Houaria : Le roman controversé d’Inam Bioud secoue la littérature algérienne
La publication du roman Houaria par Inam Bioud en 2024 a suscité un vif débat en Algérie, révélant les limites de la tolérance littéraire dans le pays. Écrit en arabe littéraire, l’ouvrage a été récompensé par le prix Assia-Djebar, mais a également provoqué l’indignation de députés conservateurs. Ces derniers ont accusé l’autrice de dépeindre Oran comme un « lieu de dépravation morale », ce qui a conduit la maison d’édition MIM à cesser ses activités.
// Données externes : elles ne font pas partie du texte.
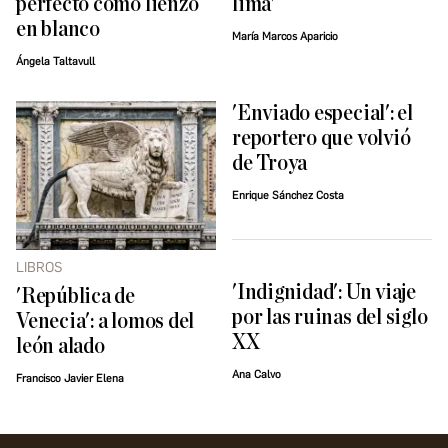
perfecto como lienzo
lima'
en blanco
María Marcos Aparicio
Ángela Taltavull
'Enviado especial': el
reportero que volvió
de Troya
Enrique Sánchez Costa
LIBROS
'Indignidad': Un viaje
'República de
por las ruinas del siglo
Venecia': a lomos del
XX
león alado
Ana Calvo
Francisco Javier Elena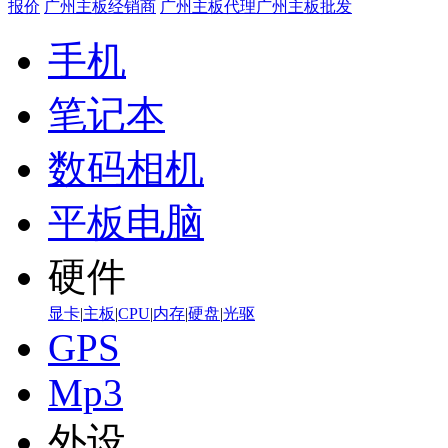
报价
广州主板经销商
广州主板代理
广州主板批发
手机
笔记本
数码相机
平板电脑
硬件
显卡
|
主板
|
CPU
|
内存
|
硬盘
|
光驱
GPS
Mp3
外设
Depuis, la situation a évolué avec la traduction en français du roman, sortie en avril dernier par les maisons d’édition Barzakh et Philippe Rey. Les médias algériens s’interrogent sur la réception de cette version, notant que, jusqu’à présent, elle n’a pas suscité de rejet similaire à celui observé lors de la première publication. Cela soulève des questions sur les différences de perception entre les lectorats arabophones et francophones.
Houaria se déroule dans un Oran populaire, marqué par la violence islamiste durant la décennie noire (1992-2002). Le récit s’ouvre sur le réveil difficile de la protagoniste, Houaria, dans un hôpital, alors qu’elle se remémore des relations complexes avec sa famille et son amant, Hicham. Le roman, à travers des chapitres alternant les points de vue de plusieurs personnages, explore les effets durables de cette période troublée sur les individus.
Le décor du roman inclut des cabarets animés par le raï et des quartiers pauvres, souvent liés à des activités illégales. Cette représentation d’Oran est saluée pour sa véracité, illustrant les luttes des habitants face à la misère.
Inam Bioud adopte un style dépouillé, évitant les embellissements littéraires, pour décrire une société algérienne en proie à des tensions morales. Son œuvre, qui ne cherche pas à adoucir la mémoire collective, invite les lecteurs à s’interroger sur un passé douloureux.
La mémoire de la décennie noire demeure un sujet sensible en Algérie. Houaria ne propose pas de réponses simples, mais confronte le lecteur à des questionnements profonds, ce qui explique l’intensité des débats qu’il suscite.